Given passage:
Data quality – getting ready to teach data mining
Getting ready to teach a data mining course at the end of the year, I started looking through data sets I have on my desktop. Not sure what I will end up using. My first lesson, no matter what, is going to be on data quality.
The very first thing I did was a series of PROC FREQs. Then, I thought maybe that was a mistake. Perhaps I ought to start off with SAS Enterprise Guide or Enterprise Miner. Here is how I did the first peek at data quality with Base SAS. I’m going to do the same thing with Enterprise Guide tomorrow and see if it would be easier. After that, I’ll try Enterprise Miner. I know I downloaded the SAS On Demand version a while back and haven’t done much with it lately.
(There is a new SAS for the Web offering but from what I have seen (admittedly, a while back), it requires you to set up a virtual machine with VMware and I did not have the time to do it nor could I find my Windows 8 or Windows 7 install disk. Must clean office.)
The first thing I did was pull out a data set with a couple of thousand student quiz records. Yes, I know in data mining we will get to data sets in the millions but this is the first exercise of the first class.
I did not expect to have 2,000 quiz records because we only have around 1,200 beta testers and about 200 of those are teachers who I would expect would get all of the in-game problems correct so never be routed to a quiz. I also know from observation that some of the students never made it to the part of the game where they could do the quizzes. The first challenge page requires students to be able to read simple words and subtract two-digit numbers.
I did a super-simple PROC
proc freq data = in.realquiz ;
tables username*quiztype ;
and found that a couple of the users had supposedly taken the same quiz 40 or more times. One students showed having taken the quiz 70 times and another 91 times. While that is theoretically possible, I was suspicious because after those three, the highest number was 7.

What you will do:
Copy, word for word, the part of the data quality post starting with "I did not expect" and going on through "subtract two-digit numbers.". Rely only on the data quality post above.

Dataset content:
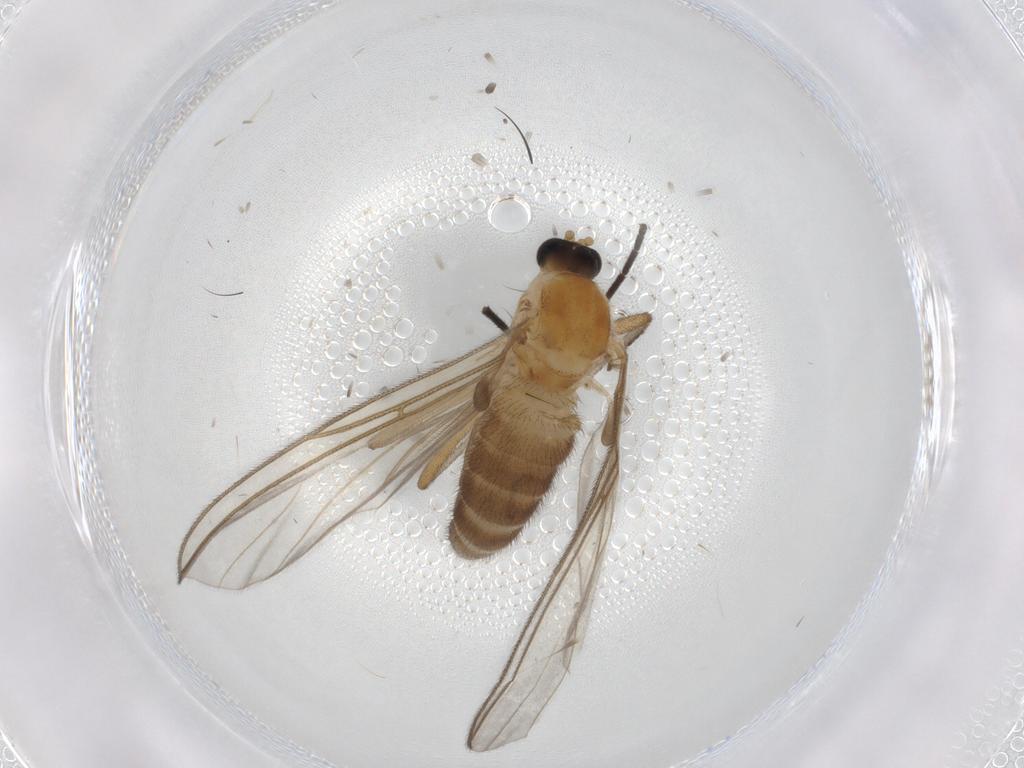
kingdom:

Solution below:
I did not expect to have 2,000 quiz records because we only have around 1,200 beta testers and about 200 of those are teachers who I would expect would get all of the in-game problems correct so never be routed to a quiz. I also know from observation that some of the students never made it to the part of the game where they could do the quizzes. The first challenge page requires students to be able to read simple words and subtract two-digit numbers.